The expected outcomes can be summarised under two broad headings: academic literature and public policy and practice. To yield consistent estimates, instrumental variables and a battery of robustness and stability tests are employed. And finally, a generalised method of moments (GMM) is used to estimate the growth equations in order to control for endogeneity and simultaneity problems resulting from the lag dependence. A quadratic term of exchange rate volatility is included to account for possible non–linearities in the growth–volatility nexus. To understand the short– and long–run causes of volatility, the study uses the vector error correction model (VECM). Methodologically, this study employs the generalised autoregressive conditional heteroskedasticity (GARCH) model to estimate the volatility of exchange rate.
GHANA CURRENCY RATES DRIVERS
Understanding the key drivers of exchange rate volatility and the channels of manifestation is an empirical matter and this study examines the causes of exchange rate volatility and its impact on growth performance with the view to informing policy towards maintaining stable currency (especially under inflation targeting), public debt management and steady economic growth. Moreover, the discussions surrounding the fluctuations in Ghana’s exchange rate are only gleaned from public discourses on the economy with very little empirical and theoretical backing. While anecdotally the volatility of exchange rate has been linked to macroeconomic instability, very little attempt has been made to examine the factors behind it and the impact it has for both internal and external stability. In fact, provisional GDP growth rate for 2014 is estimated at 6.9% down from a revised initial target of 7.1%. GDP growth which stood at 15.0% in 2011 dropped to 8.8% in 2012 and further to 7.6% in 2013. Arguably, this level of depreciation contributed to a rise in consumer price inflation which stood at 17% in December, 2014 from 13.8% in January, 2014. For instance, at the beginning of January, 2014, a US$ was exchanged for GH¢2.21 and by the end of September, 2014, the Cedi–Dollar exchange rate stood at GH¢3.20 – denoting about 44.65% depreciation. Most recently, the Cedi has been very volatile. However, the Ghanaian Cedi (GH¢) has depreciated against major currencies especially the US Dollar (US$), albeit, not monotonically since the adoption of the flexible exchange rate regime, recording a modicum of stability between 20.

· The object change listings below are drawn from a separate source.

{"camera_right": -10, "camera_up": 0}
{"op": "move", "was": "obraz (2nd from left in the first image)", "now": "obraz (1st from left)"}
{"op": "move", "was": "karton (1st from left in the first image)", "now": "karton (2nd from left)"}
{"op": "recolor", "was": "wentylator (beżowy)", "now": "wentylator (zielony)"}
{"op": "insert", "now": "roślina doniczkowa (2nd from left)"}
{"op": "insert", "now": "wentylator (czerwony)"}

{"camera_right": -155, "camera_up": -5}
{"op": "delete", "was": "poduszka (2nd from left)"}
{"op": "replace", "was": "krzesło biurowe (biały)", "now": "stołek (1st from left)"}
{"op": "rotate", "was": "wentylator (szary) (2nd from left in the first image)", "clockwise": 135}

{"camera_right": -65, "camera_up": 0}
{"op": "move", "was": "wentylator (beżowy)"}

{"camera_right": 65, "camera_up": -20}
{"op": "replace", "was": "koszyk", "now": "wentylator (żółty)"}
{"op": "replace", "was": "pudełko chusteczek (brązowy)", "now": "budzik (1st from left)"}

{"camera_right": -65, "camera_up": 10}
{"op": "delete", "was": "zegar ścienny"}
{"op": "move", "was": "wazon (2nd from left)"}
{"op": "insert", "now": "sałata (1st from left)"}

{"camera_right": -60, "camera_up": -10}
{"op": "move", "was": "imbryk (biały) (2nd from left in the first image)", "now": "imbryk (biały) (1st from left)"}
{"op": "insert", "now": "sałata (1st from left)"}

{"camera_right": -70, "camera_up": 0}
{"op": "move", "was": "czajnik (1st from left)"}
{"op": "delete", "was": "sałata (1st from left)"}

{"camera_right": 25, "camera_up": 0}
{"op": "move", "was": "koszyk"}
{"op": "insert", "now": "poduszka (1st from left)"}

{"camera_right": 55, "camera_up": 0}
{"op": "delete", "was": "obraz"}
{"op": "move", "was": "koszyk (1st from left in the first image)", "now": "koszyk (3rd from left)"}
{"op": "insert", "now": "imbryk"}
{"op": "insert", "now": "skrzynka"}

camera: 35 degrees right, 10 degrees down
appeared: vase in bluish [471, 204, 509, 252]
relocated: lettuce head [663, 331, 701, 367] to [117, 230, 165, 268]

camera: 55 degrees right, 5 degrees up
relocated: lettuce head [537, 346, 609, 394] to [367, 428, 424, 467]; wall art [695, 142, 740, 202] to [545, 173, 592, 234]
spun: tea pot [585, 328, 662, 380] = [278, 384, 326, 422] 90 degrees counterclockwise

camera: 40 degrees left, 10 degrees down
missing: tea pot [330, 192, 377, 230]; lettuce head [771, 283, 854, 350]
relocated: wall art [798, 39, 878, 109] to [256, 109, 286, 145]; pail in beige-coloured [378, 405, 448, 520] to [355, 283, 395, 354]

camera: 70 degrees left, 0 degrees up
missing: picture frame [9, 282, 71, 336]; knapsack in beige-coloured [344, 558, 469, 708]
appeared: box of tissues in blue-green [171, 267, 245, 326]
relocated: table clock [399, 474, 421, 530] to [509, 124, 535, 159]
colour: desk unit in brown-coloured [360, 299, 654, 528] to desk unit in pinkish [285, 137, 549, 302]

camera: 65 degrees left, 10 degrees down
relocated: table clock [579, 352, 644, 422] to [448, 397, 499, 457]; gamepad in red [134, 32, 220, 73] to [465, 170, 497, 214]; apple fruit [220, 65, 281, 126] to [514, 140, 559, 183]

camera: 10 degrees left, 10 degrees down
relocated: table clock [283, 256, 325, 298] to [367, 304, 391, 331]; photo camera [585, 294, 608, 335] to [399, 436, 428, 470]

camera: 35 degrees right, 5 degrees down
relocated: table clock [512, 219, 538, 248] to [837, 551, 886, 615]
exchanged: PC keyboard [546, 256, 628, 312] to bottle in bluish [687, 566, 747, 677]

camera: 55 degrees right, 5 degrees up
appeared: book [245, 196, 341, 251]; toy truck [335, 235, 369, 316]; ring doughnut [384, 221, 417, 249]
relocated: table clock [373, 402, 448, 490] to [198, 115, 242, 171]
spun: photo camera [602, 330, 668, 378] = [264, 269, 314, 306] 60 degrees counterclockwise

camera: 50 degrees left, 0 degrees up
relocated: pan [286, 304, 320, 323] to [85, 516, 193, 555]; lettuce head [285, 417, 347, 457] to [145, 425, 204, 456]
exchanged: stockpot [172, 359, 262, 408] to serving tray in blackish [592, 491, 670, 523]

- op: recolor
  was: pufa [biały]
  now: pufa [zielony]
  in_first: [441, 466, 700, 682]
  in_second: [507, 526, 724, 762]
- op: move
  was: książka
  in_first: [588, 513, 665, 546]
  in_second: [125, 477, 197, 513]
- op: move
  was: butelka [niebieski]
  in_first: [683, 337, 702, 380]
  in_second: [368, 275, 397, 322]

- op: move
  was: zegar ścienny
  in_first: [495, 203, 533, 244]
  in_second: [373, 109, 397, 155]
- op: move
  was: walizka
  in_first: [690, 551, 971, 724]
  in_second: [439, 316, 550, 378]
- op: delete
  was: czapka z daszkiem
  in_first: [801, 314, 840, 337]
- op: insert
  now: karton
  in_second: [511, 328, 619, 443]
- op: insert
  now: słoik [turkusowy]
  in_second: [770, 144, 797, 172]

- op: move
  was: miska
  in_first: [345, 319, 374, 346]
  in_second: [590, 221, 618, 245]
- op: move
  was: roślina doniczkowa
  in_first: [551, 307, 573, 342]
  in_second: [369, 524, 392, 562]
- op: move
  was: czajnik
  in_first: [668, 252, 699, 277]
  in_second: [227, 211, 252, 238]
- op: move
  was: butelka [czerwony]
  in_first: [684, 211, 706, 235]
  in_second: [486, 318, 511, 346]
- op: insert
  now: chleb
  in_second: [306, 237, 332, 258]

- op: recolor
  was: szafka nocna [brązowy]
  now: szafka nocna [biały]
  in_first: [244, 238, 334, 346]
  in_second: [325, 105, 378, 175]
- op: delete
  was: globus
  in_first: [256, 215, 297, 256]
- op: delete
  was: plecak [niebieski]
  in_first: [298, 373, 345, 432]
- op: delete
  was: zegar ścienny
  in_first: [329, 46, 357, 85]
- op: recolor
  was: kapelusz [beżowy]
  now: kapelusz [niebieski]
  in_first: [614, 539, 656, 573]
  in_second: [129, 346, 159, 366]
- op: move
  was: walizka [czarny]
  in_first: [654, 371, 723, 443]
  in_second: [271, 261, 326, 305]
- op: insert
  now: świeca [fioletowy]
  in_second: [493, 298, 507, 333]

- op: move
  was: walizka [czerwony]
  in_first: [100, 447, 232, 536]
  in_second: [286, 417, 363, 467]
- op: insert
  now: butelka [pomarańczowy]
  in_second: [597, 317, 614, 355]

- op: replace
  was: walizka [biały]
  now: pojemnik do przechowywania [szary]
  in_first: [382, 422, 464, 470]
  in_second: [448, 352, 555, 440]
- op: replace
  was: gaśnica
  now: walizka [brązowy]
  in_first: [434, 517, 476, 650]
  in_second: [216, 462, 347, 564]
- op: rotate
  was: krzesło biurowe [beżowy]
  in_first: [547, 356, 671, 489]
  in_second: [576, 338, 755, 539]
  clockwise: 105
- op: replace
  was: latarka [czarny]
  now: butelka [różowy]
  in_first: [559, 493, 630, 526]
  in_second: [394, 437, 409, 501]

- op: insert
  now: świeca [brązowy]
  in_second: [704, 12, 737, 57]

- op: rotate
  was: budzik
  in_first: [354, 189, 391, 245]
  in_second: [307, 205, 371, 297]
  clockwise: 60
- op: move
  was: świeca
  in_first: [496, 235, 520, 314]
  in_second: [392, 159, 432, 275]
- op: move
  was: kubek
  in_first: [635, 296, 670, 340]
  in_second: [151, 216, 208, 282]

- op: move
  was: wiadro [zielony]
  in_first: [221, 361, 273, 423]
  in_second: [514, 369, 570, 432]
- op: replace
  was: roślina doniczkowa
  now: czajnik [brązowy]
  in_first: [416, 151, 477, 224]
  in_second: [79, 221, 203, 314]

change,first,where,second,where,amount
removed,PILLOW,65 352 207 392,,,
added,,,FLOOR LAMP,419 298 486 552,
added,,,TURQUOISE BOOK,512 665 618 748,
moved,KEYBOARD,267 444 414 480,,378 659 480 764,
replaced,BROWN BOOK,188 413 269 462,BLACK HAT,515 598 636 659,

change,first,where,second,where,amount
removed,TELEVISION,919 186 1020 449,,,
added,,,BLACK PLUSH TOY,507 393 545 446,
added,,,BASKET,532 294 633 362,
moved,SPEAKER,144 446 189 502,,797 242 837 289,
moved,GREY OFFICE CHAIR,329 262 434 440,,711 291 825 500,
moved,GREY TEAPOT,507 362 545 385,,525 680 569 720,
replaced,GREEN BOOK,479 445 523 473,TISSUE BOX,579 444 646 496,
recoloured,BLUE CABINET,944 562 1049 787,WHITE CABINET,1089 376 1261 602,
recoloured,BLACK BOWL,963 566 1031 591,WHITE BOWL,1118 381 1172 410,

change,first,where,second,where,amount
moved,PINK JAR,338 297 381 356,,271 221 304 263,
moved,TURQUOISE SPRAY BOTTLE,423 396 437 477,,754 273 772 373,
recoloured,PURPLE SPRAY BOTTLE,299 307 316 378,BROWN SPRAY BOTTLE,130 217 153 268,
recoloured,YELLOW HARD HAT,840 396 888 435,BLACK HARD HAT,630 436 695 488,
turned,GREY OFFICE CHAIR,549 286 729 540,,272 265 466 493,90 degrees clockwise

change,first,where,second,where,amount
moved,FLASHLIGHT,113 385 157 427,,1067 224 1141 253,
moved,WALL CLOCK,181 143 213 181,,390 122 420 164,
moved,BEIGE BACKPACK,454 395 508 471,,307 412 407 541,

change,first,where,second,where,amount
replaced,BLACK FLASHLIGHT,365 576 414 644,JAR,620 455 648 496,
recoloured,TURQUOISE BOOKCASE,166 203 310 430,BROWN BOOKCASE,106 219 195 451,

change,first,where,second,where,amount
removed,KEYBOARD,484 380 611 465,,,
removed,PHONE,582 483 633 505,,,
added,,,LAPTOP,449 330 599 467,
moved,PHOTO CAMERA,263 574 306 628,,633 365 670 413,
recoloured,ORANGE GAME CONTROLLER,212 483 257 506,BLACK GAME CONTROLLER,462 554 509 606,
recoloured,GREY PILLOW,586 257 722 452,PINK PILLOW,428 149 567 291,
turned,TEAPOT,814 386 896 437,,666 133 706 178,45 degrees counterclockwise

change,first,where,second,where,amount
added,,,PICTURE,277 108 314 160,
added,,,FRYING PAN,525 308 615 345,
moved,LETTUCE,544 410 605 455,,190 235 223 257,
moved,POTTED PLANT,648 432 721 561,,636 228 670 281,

Among others, this transition was done under the premise that flexible exchange rates would curb the boom–and–bust syndrome as well as turn the country towards a trajectory of growth with the growth–enhancing effect emanating from the exchange rate pass–through on consumer prices, terms of trade, trade volumes and investments.
GHANA CURRENCY RATES FREE
In Ghana, the advent of the Financial Sector Adjustment Programme (FINSAP) – a component of the Economic Recovery Programme (ERP) – introduced major reforms in the financial sector including the jettison of the fixed exchange rates in favour of the free floating regime in the 1980s. After the collapse of the Bretton Woods system of fixed exchange rates in the 1970s a number of countries adopted a flexible system.